If using dividend yield of 6% as a benchmark for a more premium REIT, based on the dividend of SGD0.076 there is potential for MPACT to see its share price drop by another 24.2% to SGD1.27. Investors will thus need to be mentally prepared that the share price might further fall if interest rates for safe assets in Singapore approaches to cross 4%.

The dividend yield is Unfavorable.


Other metrics

Tenant profile

MPACT has an enlarged portfolio covering multiple trade sectors. The high quality and diverse tenant base provides resilience to the MPACT portfolio across challenging events, as evidenced during the ongoing COVID-19 pandemic.

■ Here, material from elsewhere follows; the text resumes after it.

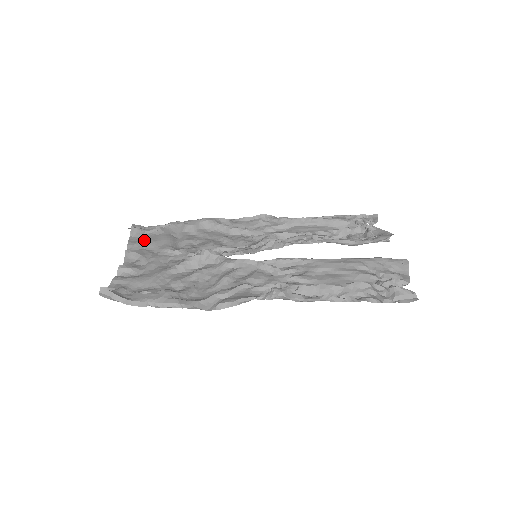
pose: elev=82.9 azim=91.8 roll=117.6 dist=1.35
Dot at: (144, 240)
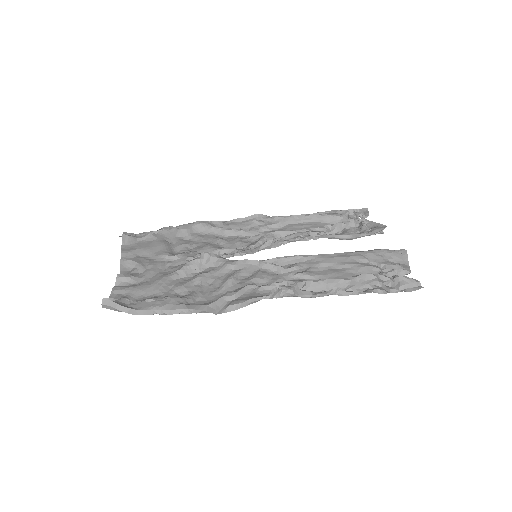
Dot at: (138, 247)
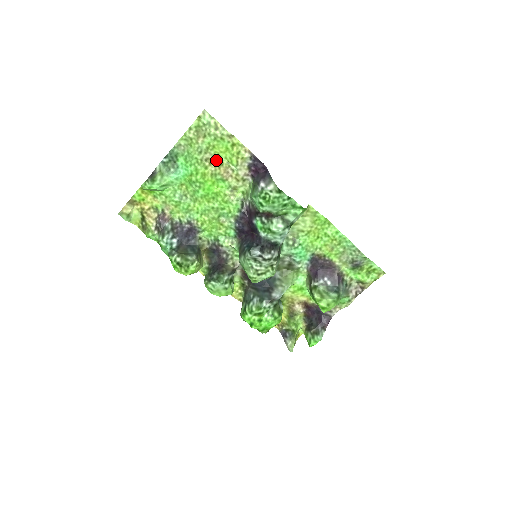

The top-10 tenants accounted for only 22.6% of MPACT’s portfolio with no single tenant accounting for more than 5.8% during the period, providing income diversity to the portfolio.


Summary

Overall, the metrics indicate that it is neutral to invest in MPACT. The recent market conditions present opportunities for entry as the share price continues to face downward pressure.

Despite the relatively stable results, investors need to take note that their lower dividend yield, may not necessary be worth the risk especially as safe assets have seen their yield rise considerably with rising interest rates, the appeal of MPACT may take a turn for the worse and further downside may happen.

Disclaimer: Not financial advice. All data and information provided on this site is for informational purposes only.